#### WORK INSTRUCTIONS:
A. Answer these questions from the garden passage, one per line:
(i) How many men and boys does the head gardener keep in constant employment?
(ii) How large is the kitchen-garden?
(iii) How much coal does the whole establishment consume each year?
B. List every fruit or vegetable that the garden passage describes as growing in the hot or forcing houses.
C. Say whether each statement agrees with the garden passage. Answer yes or no and quote the words that decide it.
(i) The conservatory is built in the Gothic style.
(ii) One set of vines grew about twenty feet in roughly five weeks.
(iii) The visit took place in summer.

#### SELECTED EXTRACT:
········

Although we missed the most brilliant and gorgeous half of the glory and beauty of this little garden world, or the flower show, the other half was more admirable still for the season. We saw what Nature can be assisted and taught to do in the chills, frosts, and fogs of an English November. After visiting the conservatory, which is a crystal palace of most symmetrical proportions, in the arabesque or mosque style, we passed through a half a mile of hot or forcing houses, where all the climates, seasons, soils, fruits, and vegetables of the earth's various latitudes are produced. Here, on the last day of November, were now potatoes growing, already nearly as large as hens' eggs, to be dug for the table at Christmas. Another house was filled or festooned with cucumbers, trained up like grape-vines, and hanging their long green pendants with a relishing savour which would have delighted Sarah Gamp to ecstasy. Strawberries in blossom had a house to themselves. French beans were in pod, and peas in blow for New Year's Day. About two hundred pine-apple plants were in fruit at different stages, larger and better in flavour than those which Nature produces by herself in the West Indies. In the grape-walks we saw one set of vines which averaged a growth of twenty feet from the last of October, or within the space of five weeks. The head gardener has a force of about thirty-five men and boys in constant employment, whose aggregate wages amount to about £100 a month. We learned that the whole establishment, including house and conservatories, consume yearly £2,000 worth of coal. The kitchen-garden contains about thirteen acres. The park embracing or surrounding these gardens is of vast extent and grandly wooded. One old oak looks just like old England in its trunk and branches and in all the stoutness of its huge vitality. So until it falls or is sawn in sunder, one cannot read the record of its centuries, but it probably was a thrifty little tree before the Norman Conquest.

········

#### ITEMS:
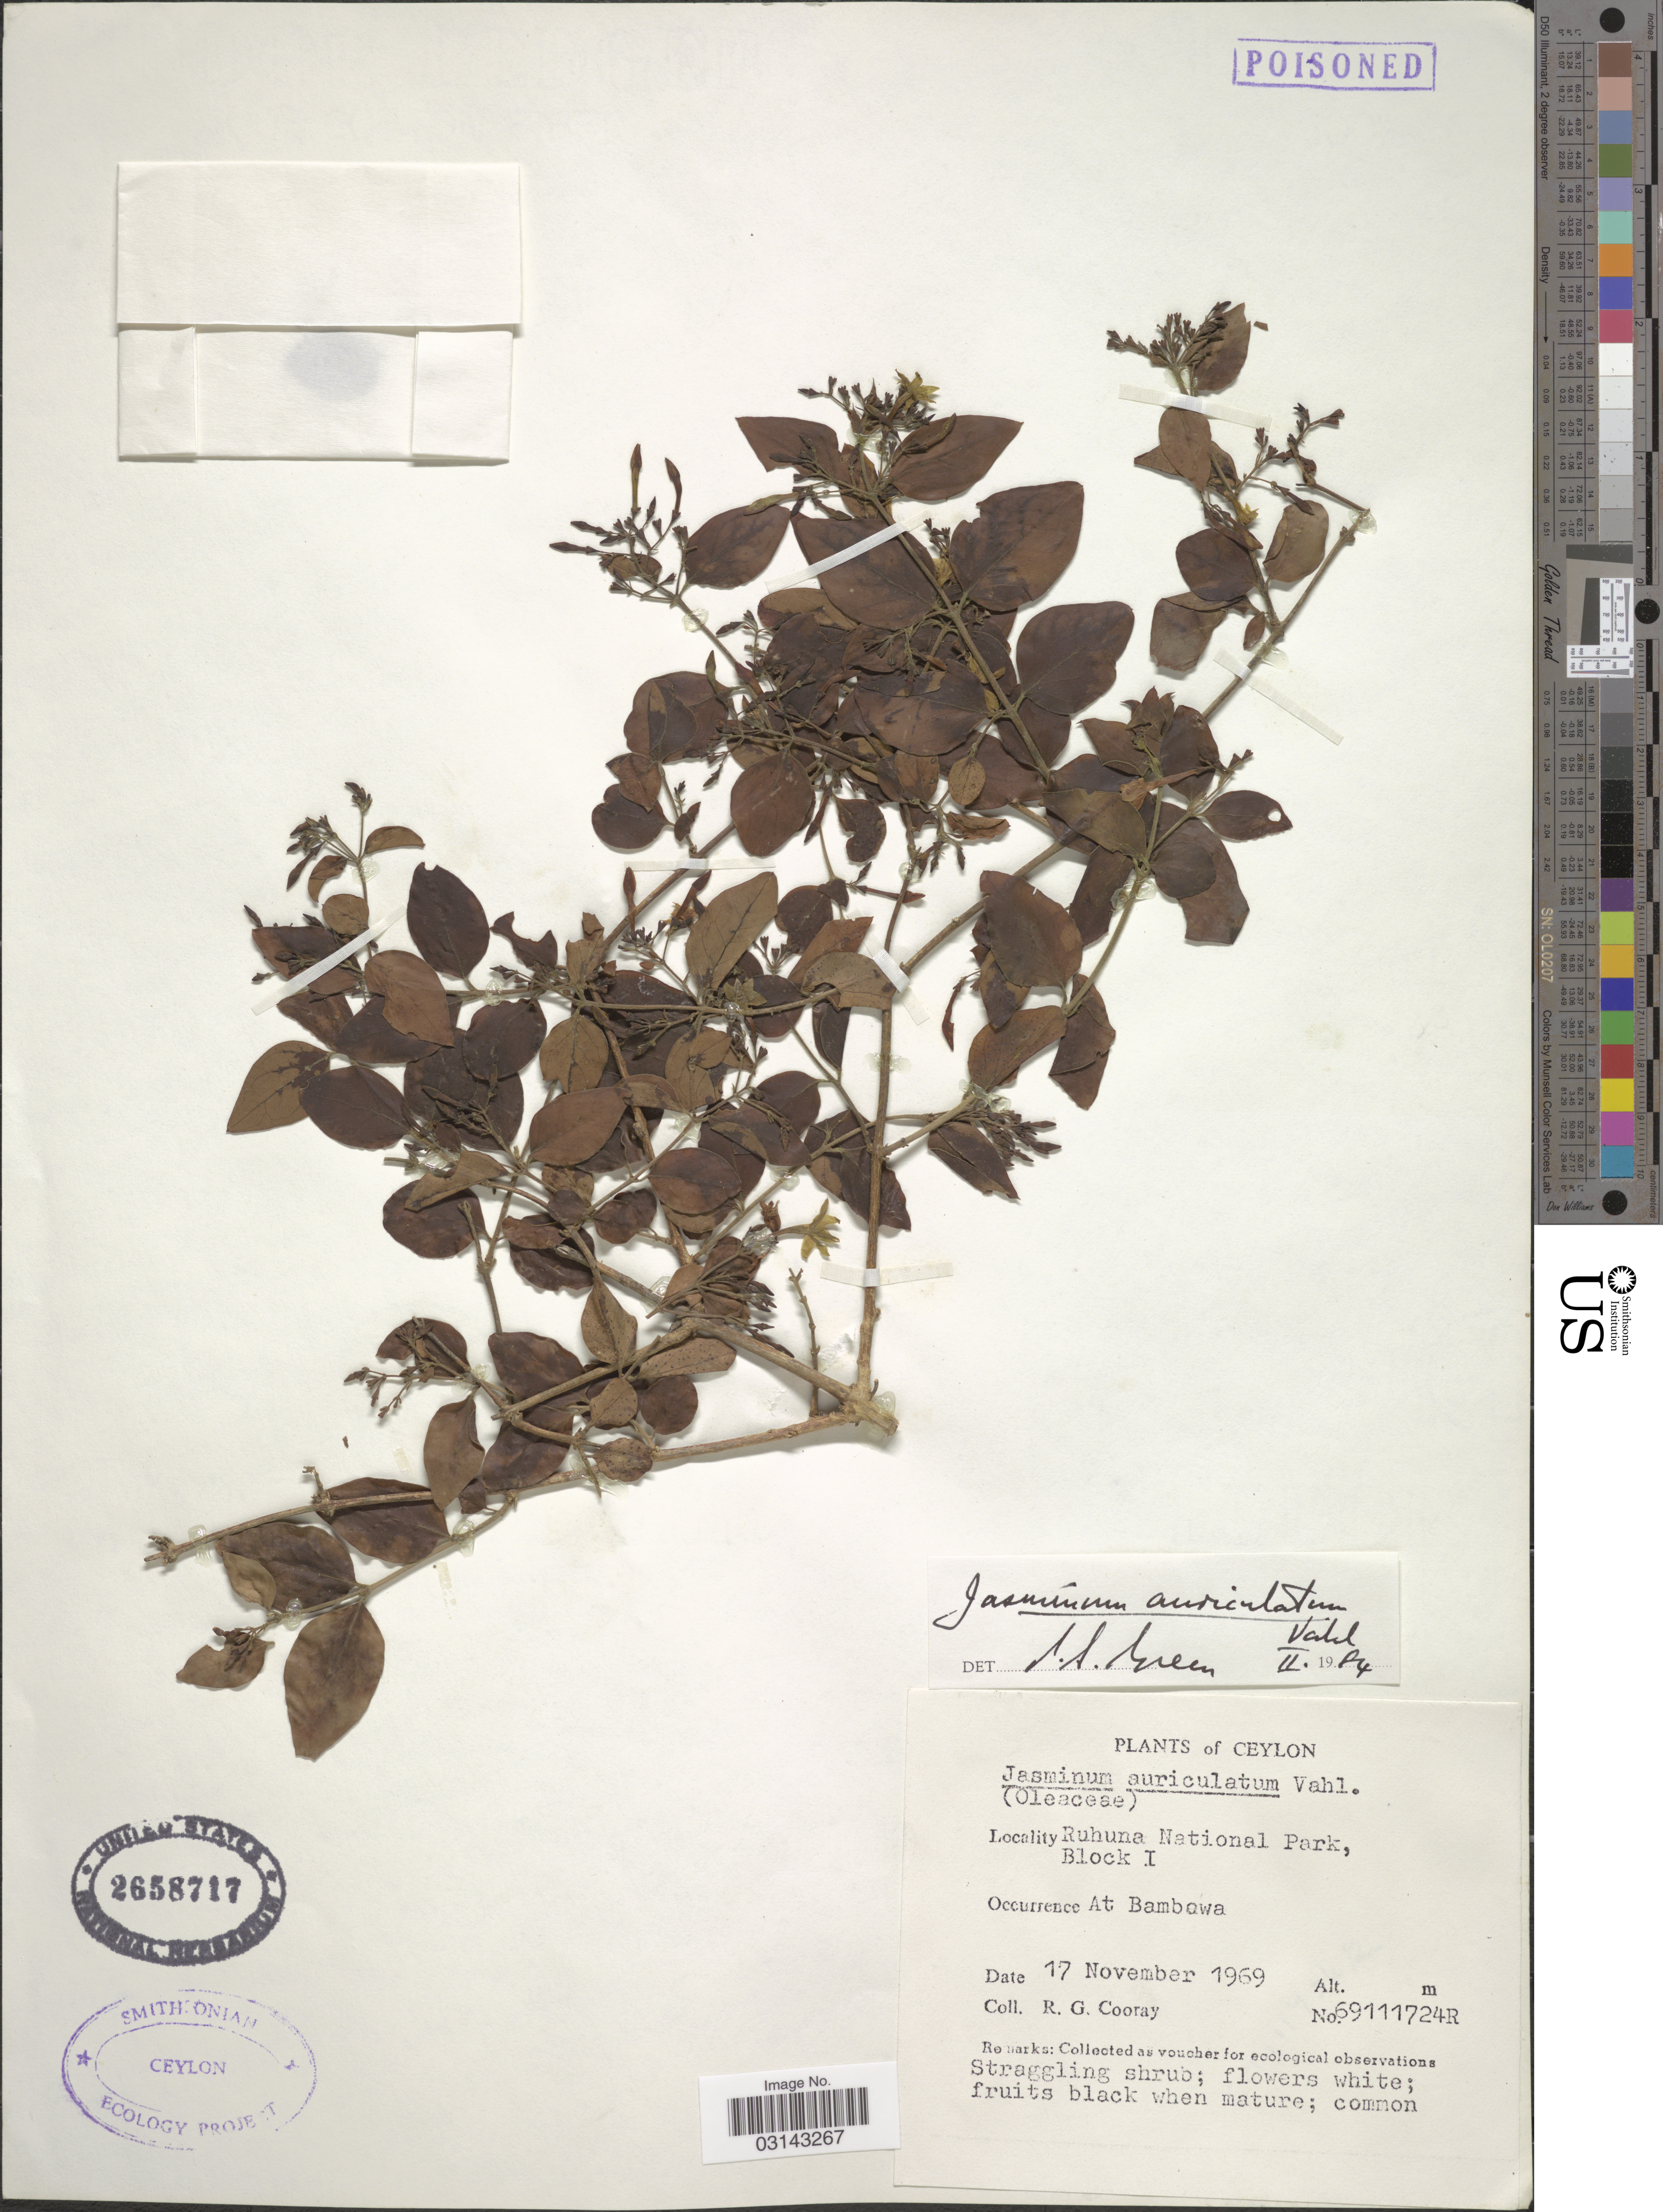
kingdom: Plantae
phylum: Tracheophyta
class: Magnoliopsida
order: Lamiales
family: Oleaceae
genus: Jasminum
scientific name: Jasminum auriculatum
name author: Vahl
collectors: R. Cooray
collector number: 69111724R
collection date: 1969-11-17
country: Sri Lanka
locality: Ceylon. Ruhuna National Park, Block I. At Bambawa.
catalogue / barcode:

········

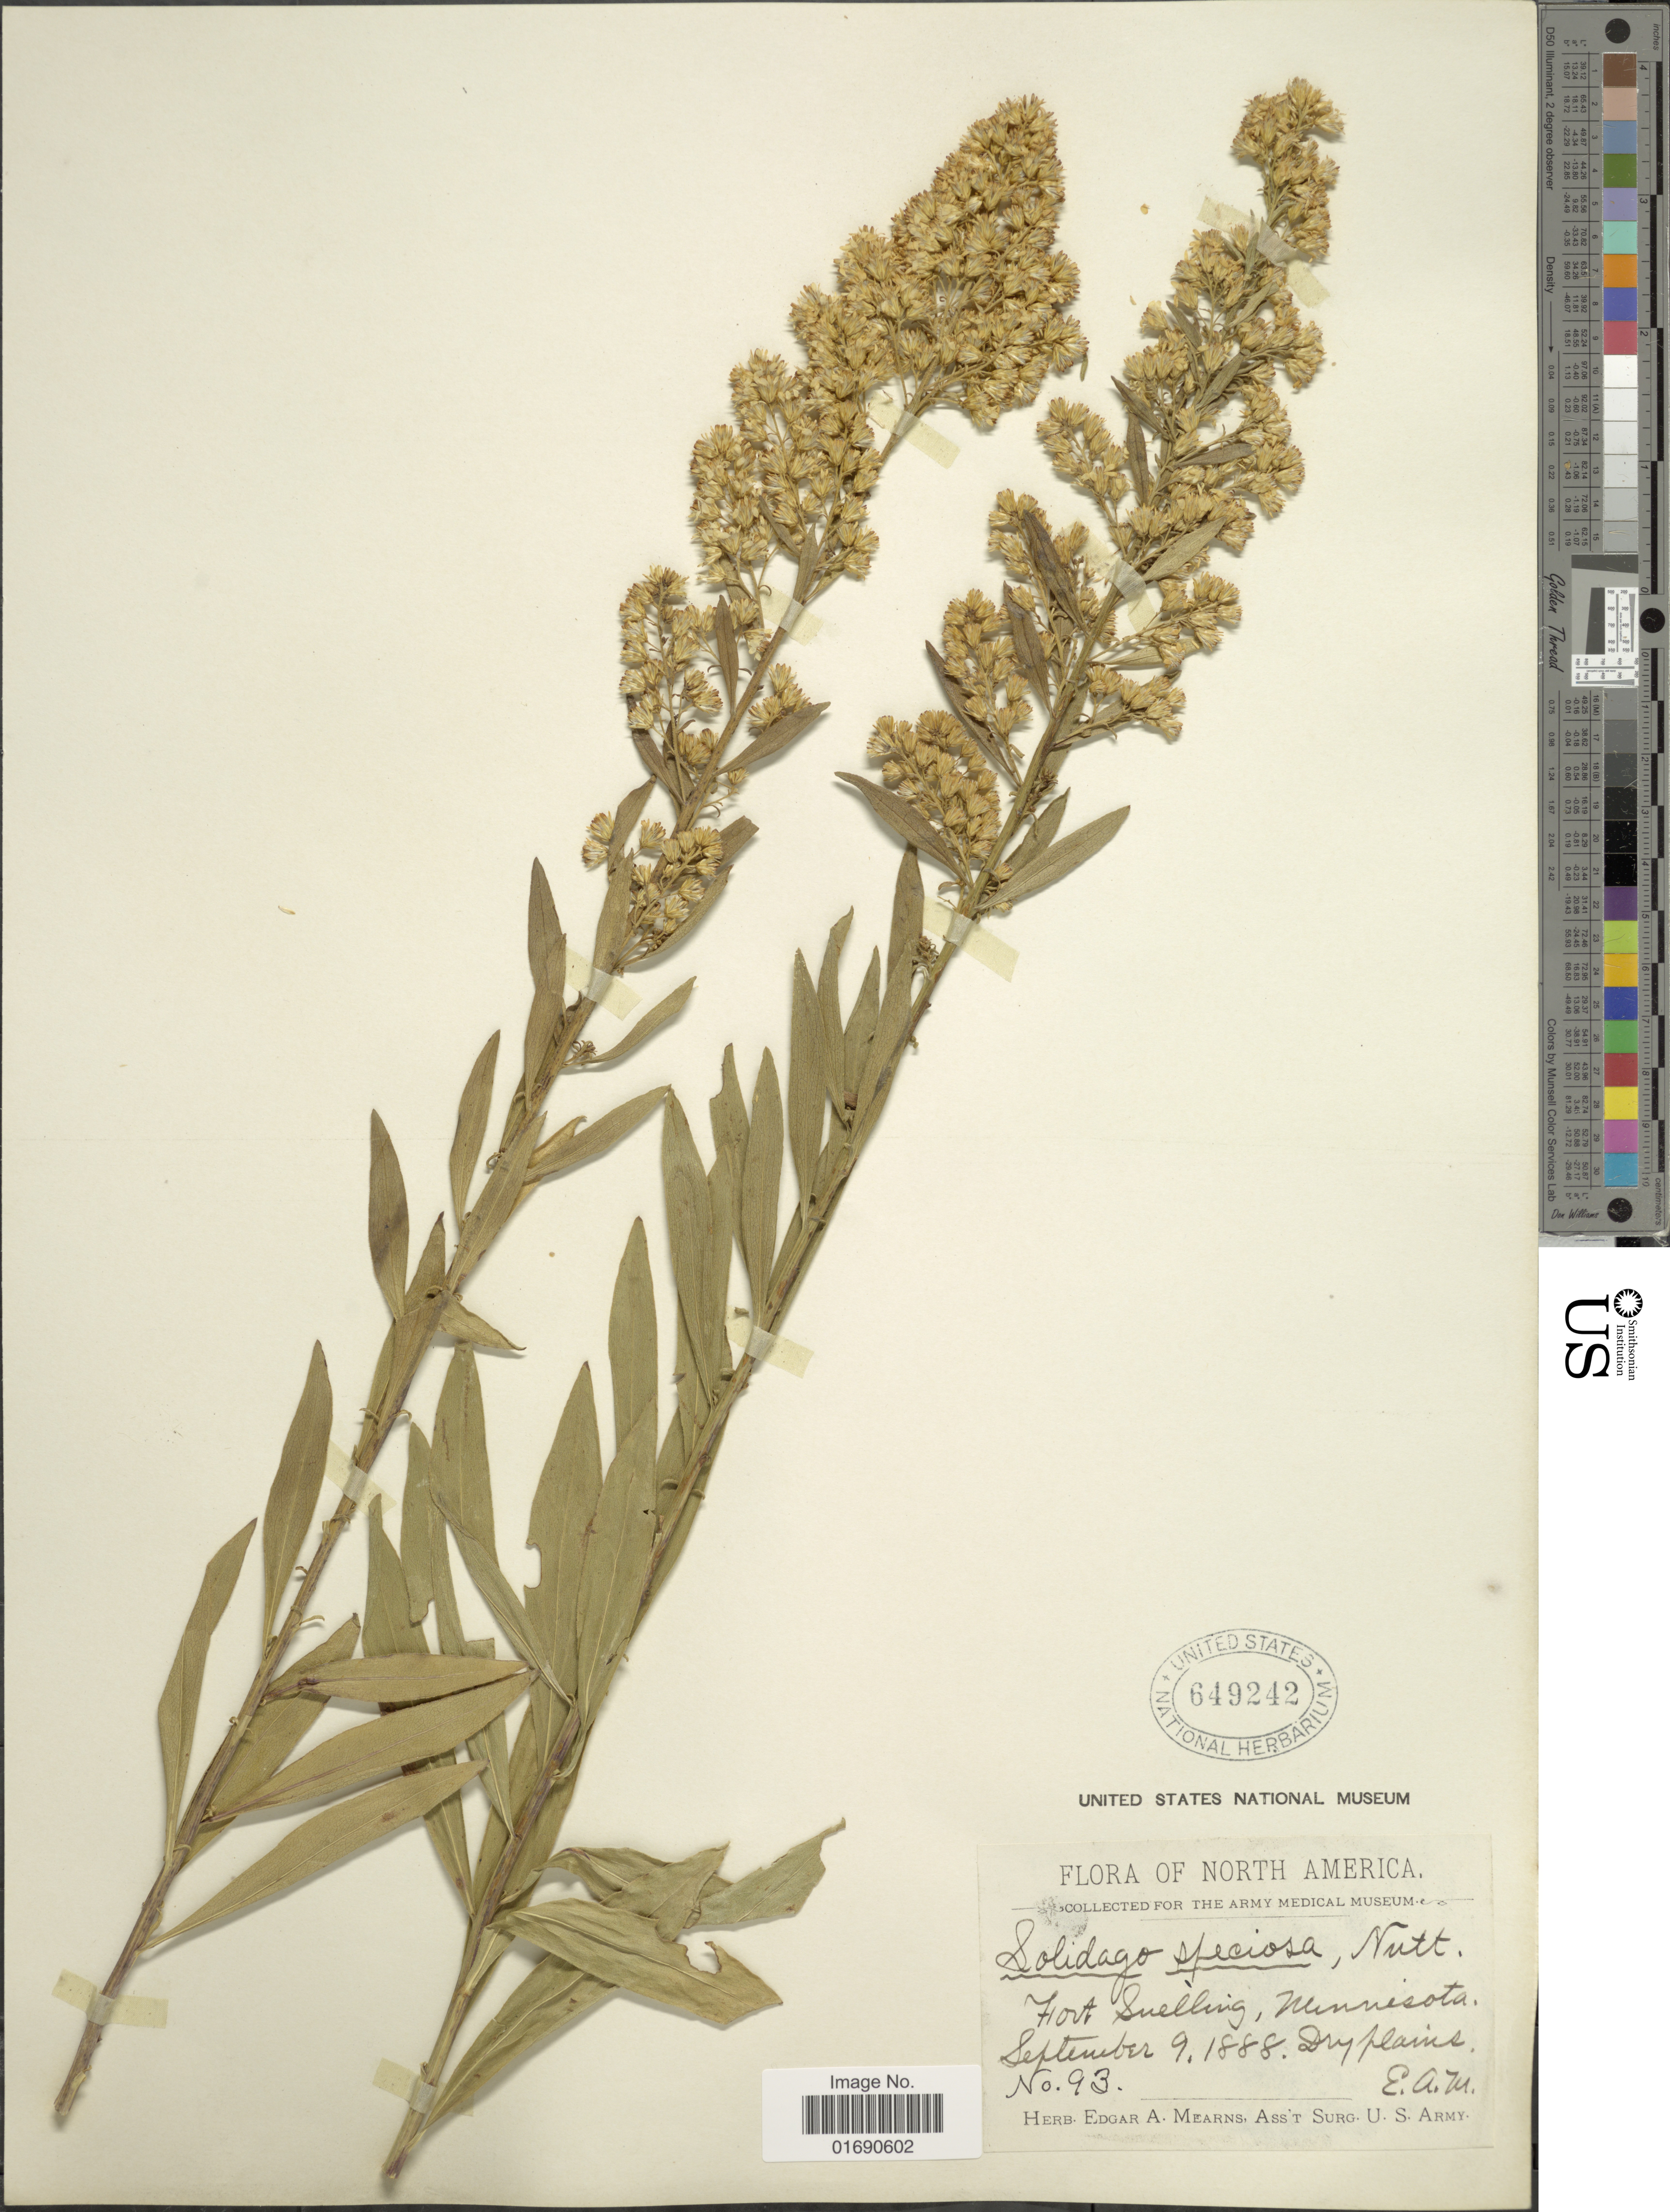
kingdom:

········

#### RESPONSE LIST:
A.
(i) About thirty-five.
(ii) About thirteen acres.
(iii) £2,000 worth.

B. Potatoes, cucumbers, strawberries, French beans, peas, pine-apples, grapes

C.
(i) No: "in the arabesque or mosque style"
(ii) Yes: "averaged a growth of twenty feet from the last of October, or within the space of five weeks"
(iii) No: "on the last day of November"